The headline — "Quebec man pleads guilty to setting 14 forest fires, burning hundreds of hectares" — was shocking, but the reaction to it spreading on social media was even more troubling to climate change experts.
Soon after news articles were published about Brian Paré, who admitted on Monday to setting fires that forced hundreds of people from their homes last year, people on X, formerly known as Twitter, were quick to accuse the government and the media of lying to them.

When will the media "admit the summer of fires was a lot to do with arson and little to do with 'climate change'. Never because they love to fear monger," one person posted on X.

Another person posted, "Looks like it wasn't climate change that was starting the fires."
Many of the comments were replies to posts from other accounts with tens of thousands of followers.
In reality, 38-year-old Paré ignited fires in central Quebec that burned a little more than 900 hectares, Crown prosecutor Marie-Philippe Charron confirmed to CTV News.
- READ MORE: Quebec man who blamed wildfires on government pleads guilty to setting 14 fires
To put that into perspective, Quebec's forest fire prevention office, SOPFEU, said more than 700 wildfires burned 4.5 million hectares across the province last year.
That would mean Paré's actions accounted for about 0.02 per cent of the wildfires in 2023.
"It's very alarming that someone who spreads climate disinformation online goes to this length to make a point that is in no way based on reality, on science. So that's really unfortunate," said Andréanne Brazeau, a climate policy analyst with Montreal-based environmental group Equiterre.
At the same time, Brazeau said, it's also not that surprising to see such posts spreading on social media because the discourse online is more and more polarized today.
"There is also a certain tiredness, a certain denialism to some climate news. Because it's a very, very big issue and a lot of people unconsciously are not going to face the truth," she said. "It is an issue that is too overwhelming, too threatening. So that's something we see a lot in environmental psychology."

'INTELLECTUAL DISHONESTY'
According to court documents, Paré set fires in the Chapais and Chibougamau areas, roughly 500 kilometres northwest of Quebec City, between May 29 and Sept. 5, 2023.
There is no evidence that anyone else committed large-scale arson in Quebec forests last year.
Charron said she's not aware of any other cases, and when reached on Wednesday, Quebec provincial police said they "have no other suspect."

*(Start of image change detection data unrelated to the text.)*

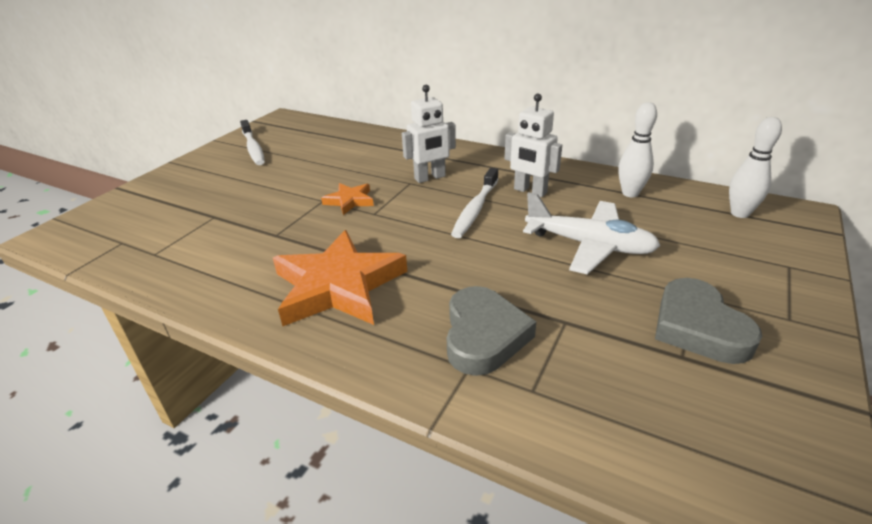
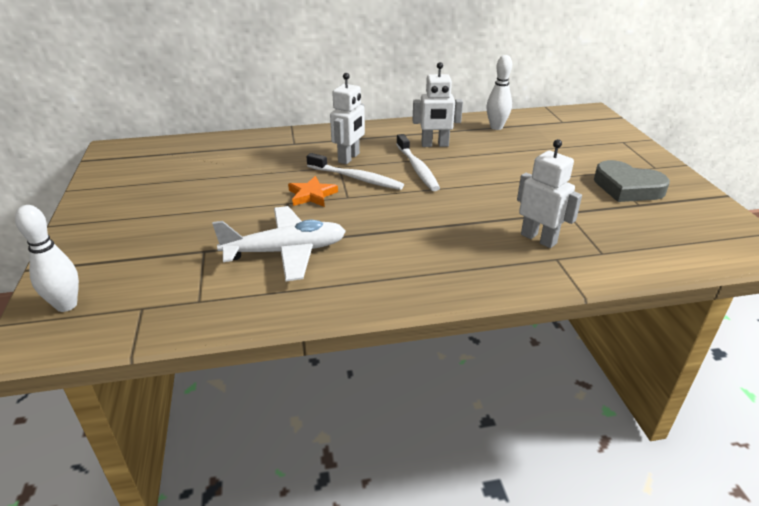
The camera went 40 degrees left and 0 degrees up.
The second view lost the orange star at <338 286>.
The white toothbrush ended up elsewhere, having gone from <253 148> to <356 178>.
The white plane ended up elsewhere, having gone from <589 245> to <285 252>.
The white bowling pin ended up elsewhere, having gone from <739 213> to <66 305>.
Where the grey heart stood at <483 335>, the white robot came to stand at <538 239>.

Some of the dubious posts on X were shared thousands of times.
To suggest that last year's historic wildfires can be summed up as the actions of one arsonist underscores the level of "intellectual dishonesty" that propagates on social media, according to Yan Boulanger, a research scientist at Natural Resources Canada.
"The fact that we had this number of fires [last] year were only caused by arson, of course that's not true," he said. "Talking about the fires that this guy lit up in the boreal forest, I mean, they are representing a very, very small fraction of what burned actually and most of those fires were natural."

SOPFEU concluded that 99.9 per cent of the fires were caused by lightning strikes.
Boulanger, who got his PhD at the Université du Québec à Rimouski, researches the effects of climate change on forest ecosystems.
He was part of an international team of 16 scientists that led a study on Quebec's record-breaking wildfire season.
The study, conducted by the U.K.-based World Weather Attribution group, found that climate change made the extreme intensity of forest fires at least twice as likely as preindustrial climate.
Boulanger attributed the intensity of the forest fire season to a cocktail of extreme "fire-prone" conditions: hotter, drier weather.
"It doesn't mean that it never occurred in the past, but the probability to observe those kinds of extremes are more likely now just because we are injecting more energy into the atmosphere because the conditions themselves are much more fire-prone than we had in the past," he said. "And this will continue if we are not mitigating the effects of climate change."